Last weekend I was in Lyon for Les Assises Internationales du Roman. It was a marathon of rencontre après rencontre: a discussion between Austrian authors about fraught national identity; the use of family in novels that work with taboos; by what magic an emotion (and not just the description of an emotion) is transferred from author to reader; the relevance and problematics of describing authors as “francophone”; and then, on Sunday morning, How Do You Learn How to Write.
The basis for this conversation quickly turned to MFA programs – an equivalent diplôme doesn’t exist in France – and to the american author present, who’d experienced MFA vicariously through her friends. Can you teach creativity? Can you teach someone how to write in a medium that inherently demands introspection? To some extent, and Céline Curiol said this, the authors we need are those whose voices haven’t been institutionalized, who subvert and change the current dialogue. Problem being, of course, how can you be “subversive” in a classroom setting?
==============================
## WHAT YOU SHOULD DO
In the account of the Lyon literary festival, who said that the authors we need are those whose voices haven't been institutionalized?
==============================
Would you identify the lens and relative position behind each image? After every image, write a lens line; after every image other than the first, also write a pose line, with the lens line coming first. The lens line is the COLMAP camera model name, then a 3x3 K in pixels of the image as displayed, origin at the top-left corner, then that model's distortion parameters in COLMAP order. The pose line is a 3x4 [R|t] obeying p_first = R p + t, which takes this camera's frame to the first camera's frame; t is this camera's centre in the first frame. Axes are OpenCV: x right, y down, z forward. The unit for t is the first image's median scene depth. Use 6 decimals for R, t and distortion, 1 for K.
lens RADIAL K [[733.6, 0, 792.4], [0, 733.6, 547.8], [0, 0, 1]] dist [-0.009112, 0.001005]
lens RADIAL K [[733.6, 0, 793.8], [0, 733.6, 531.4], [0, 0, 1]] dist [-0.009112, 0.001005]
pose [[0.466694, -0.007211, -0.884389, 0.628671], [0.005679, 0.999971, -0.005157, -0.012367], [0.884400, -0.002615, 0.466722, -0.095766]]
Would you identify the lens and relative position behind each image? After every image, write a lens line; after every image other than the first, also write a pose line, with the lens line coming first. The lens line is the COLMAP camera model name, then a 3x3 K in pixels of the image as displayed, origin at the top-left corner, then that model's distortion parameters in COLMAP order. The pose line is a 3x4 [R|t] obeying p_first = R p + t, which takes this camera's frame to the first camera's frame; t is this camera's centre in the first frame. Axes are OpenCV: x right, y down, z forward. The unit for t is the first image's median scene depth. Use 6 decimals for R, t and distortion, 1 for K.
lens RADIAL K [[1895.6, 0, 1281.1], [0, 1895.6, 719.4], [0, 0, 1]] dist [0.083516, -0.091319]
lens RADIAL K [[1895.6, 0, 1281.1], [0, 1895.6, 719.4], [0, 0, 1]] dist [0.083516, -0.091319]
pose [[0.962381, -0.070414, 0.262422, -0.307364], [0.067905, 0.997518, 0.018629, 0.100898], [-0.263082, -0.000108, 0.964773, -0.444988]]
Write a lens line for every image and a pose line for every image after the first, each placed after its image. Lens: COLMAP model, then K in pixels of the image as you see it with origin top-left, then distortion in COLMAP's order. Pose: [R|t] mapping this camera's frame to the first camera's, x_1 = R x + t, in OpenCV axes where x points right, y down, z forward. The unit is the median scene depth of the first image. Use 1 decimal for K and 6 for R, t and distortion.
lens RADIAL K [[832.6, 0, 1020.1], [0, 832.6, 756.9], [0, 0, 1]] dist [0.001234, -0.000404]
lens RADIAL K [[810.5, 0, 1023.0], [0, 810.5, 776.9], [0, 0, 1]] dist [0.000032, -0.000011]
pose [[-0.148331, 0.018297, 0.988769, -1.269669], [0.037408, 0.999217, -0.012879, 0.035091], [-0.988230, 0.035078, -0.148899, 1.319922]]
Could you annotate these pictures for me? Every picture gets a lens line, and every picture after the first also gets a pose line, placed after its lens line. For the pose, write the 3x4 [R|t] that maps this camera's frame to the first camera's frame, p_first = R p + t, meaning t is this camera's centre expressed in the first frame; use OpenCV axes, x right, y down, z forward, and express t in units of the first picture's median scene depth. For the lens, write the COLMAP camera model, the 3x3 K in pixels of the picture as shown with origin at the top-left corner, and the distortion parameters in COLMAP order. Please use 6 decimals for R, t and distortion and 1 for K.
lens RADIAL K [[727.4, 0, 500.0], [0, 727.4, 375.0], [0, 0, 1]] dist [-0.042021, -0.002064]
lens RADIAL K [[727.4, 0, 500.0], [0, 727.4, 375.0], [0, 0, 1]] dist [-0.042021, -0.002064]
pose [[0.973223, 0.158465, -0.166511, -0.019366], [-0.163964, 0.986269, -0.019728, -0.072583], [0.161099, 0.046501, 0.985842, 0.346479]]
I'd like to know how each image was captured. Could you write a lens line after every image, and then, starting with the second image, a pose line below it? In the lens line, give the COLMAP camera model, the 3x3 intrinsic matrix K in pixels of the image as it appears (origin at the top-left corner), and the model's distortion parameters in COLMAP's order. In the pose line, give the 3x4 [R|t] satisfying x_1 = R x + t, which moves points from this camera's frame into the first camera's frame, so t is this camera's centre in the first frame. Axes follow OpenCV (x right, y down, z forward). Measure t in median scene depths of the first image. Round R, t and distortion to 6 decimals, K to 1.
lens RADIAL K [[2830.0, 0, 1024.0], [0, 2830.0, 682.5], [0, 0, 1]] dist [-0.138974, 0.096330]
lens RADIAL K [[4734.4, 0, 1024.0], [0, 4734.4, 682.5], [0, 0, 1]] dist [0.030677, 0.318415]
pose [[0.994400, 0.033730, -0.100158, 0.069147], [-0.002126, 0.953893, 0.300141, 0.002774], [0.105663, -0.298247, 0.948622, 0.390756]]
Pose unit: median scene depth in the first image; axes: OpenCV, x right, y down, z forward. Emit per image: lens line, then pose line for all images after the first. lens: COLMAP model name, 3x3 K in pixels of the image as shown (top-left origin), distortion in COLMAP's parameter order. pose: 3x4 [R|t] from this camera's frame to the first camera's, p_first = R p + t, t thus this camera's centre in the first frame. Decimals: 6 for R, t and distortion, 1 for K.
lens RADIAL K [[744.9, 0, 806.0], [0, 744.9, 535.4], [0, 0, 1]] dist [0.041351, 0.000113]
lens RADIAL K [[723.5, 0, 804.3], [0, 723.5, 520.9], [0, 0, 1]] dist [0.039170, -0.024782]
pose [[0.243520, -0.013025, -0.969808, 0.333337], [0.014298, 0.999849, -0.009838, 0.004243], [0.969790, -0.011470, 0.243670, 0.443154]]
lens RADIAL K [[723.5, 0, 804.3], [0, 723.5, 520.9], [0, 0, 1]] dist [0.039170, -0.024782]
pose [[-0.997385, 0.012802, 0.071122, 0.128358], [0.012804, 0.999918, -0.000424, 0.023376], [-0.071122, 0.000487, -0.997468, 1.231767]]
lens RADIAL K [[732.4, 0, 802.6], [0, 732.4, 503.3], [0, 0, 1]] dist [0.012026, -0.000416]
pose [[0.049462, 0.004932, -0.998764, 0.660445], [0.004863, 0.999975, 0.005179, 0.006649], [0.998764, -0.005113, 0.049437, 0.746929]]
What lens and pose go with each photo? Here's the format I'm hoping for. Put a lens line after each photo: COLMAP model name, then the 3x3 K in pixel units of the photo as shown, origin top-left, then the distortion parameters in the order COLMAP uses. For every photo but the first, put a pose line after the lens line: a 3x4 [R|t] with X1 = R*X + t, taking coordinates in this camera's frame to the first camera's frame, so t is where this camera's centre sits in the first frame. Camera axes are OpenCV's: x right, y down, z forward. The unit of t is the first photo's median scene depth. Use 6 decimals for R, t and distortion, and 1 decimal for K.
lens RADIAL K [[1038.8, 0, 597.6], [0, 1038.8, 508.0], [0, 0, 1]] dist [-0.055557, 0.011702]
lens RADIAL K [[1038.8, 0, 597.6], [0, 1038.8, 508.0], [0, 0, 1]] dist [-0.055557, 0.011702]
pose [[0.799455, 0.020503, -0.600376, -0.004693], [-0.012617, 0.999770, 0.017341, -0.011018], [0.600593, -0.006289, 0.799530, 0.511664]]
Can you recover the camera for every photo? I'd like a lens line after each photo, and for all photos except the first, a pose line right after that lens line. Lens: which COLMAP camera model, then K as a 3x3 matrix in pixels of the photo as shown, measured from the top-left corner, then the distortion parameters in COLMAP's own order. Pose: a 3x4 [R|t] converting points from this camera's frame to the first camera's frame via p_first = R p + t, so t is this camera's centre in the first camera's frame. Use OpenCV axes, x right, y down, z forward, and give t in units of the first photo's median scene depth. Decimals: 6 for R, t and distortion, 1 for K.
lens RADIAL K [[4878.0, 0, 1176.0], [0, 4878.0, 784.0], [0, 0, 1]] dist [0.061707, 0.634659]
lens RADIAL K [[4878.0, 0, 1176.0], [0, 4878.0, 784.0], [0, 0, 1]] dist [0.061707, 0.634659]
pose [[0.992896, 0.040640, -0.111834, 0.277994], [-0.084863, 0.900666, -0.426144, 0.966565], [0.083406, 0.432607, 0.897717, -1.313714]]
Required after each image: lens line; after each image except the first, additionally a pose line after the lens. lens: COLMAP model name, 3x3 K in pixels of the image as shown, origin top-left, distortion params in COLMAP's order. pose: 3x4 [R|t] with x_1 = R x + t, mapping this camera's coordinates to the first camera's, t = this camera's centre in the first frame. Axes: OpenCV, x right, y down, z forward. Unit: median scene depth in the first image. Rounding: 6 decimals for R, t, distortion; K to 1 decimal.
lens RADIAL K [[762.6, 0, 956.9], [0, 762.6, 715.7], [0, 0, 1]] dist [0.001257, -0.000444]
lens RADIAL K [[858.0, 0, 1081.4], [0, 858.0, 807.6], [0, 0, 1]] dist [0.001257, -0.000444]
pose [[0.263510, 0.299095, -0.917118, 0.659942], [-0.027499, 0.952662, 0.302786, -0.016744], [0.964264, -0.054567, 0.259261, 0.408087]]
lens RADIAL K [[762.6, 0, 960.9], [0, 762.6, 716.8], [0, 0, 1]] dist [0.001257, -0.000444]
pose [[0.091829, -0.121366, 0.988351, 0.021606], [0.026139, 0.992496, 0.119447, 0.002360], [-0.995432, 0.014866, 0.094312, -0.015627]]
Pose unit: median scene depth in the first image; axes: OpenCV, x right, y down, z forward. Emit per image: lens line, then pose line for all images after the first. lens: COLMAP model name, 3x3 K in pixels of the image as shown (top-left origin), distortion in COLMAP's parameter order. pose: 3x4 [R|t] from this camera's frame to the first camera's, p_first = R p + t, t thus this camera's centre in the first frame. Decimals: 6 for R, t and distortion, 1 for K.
==============================
## SOLUTION TO THE EXERCISE
Céline Curiol